During the initial days, the Delhi smog was well-covered by the media across the country. However, with the passing of days, the alarm over 'poor air quality' in the national capital has reduced because of its regularity, like many other grave issues plaguing the country.

According to reports, Delhi's air quality remained "very poor" for the third straight day on Tuesday. The authorities warned that the situation may "worsen" in the coming days. The air quality index (AQI), as maintained by the Central Pollution Control Board (CPCB), was 326 on a scale of 500.

Since reports indicate more bad days ahead for the national capital, what does this mean for the people of Delhi and the nation as a whole?

Some experts smell a political crisis in the Delhi pollution.

"...That is why the crisis expressed by choking air quality cannot be considered an environmental one. It is a political crisis--in a fundamental, not in an electoral, sense. If democratic politics is about empowering the citizen, it has failed in Delhi.

"Citizens of the city have reached a state of disempowered existence and numbness through a series of silently suffered traumas. These traumas cannot be treated now, but acknowledging them might have some healing effect," writes Krishna Kumar, former director of NCERT and a Hindi writer, in a column published by The Indian Express.

The writer suggests reinvention of Delhi like many others in the recent few days.

"We are now at a point where the city has to be reinvented.

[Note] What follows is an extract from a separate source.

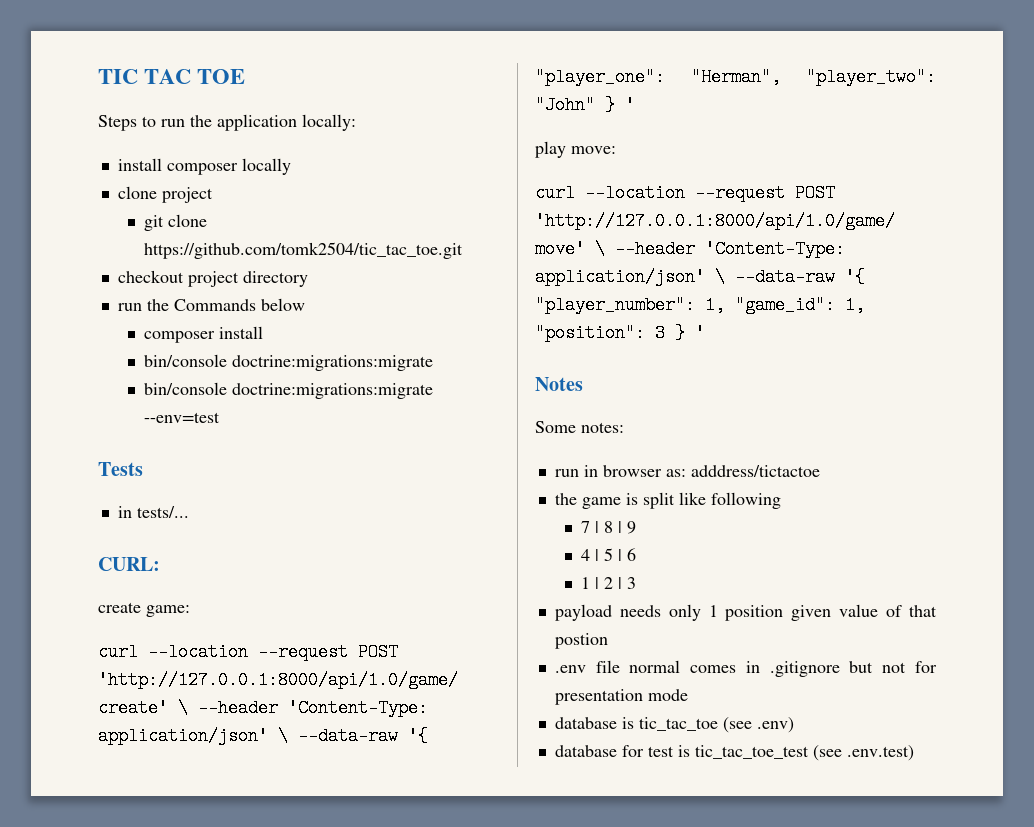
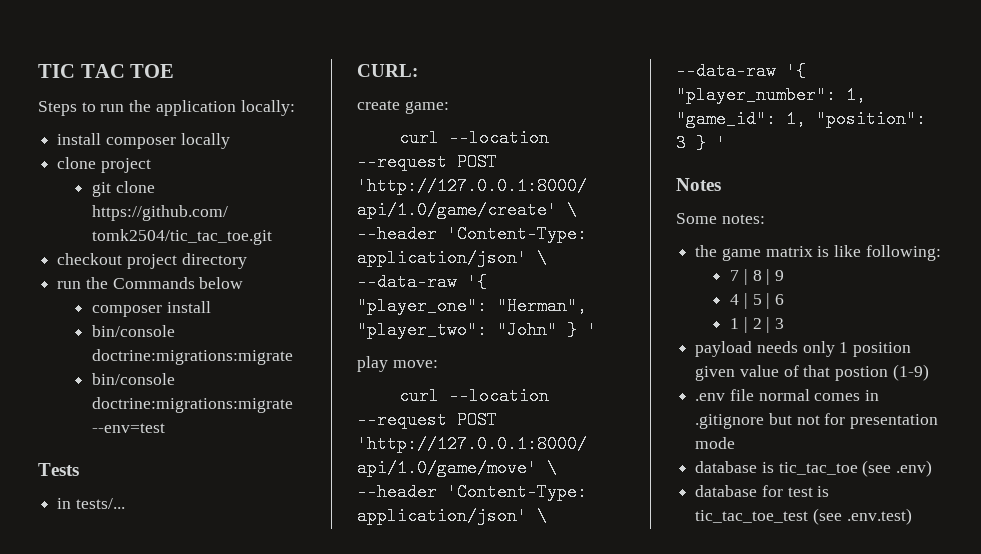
[554,465,820,477] [554,492,781,509] run in browser as: adddress/tictactoe // the game is split like following -> [695,245,941,261] the game matrix is like following:
(608, 641) none -> [892,364,929,381] (1-9)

There is no point protesting, and there is no place, literally, to stage a protest. (Jantar Mantar, where space to protest was allotted some years ago has been restored to its original sanctity.)

"Making a city out of Delhi once again would mean identifying people who care about its future and who don't mind carrying on with certain duties of despair. One of them is to initiate the infusion of sustainable public anxiety," Krishna adds.

In the column for the English daily, the former director of NCERT stated that the entire process will "require mobilisation of institutions of various kinds, including those involved in education, law, and health".

"We can rest assured that e-mobilisation will not work. Second, the people who agree to work for Delhi's rebirth and recovery as a city will need to avoid arousing the hope of any impending solution to the problem of air pollution.

"Rather, they will have to encourage people to show adequate stamina for bearing the consequences of past neglect and misfortunes. Rebirth of a city is no simple matter. It will take time, and the harvest of its rebirth cannot be collected with a rented combiner," he adds.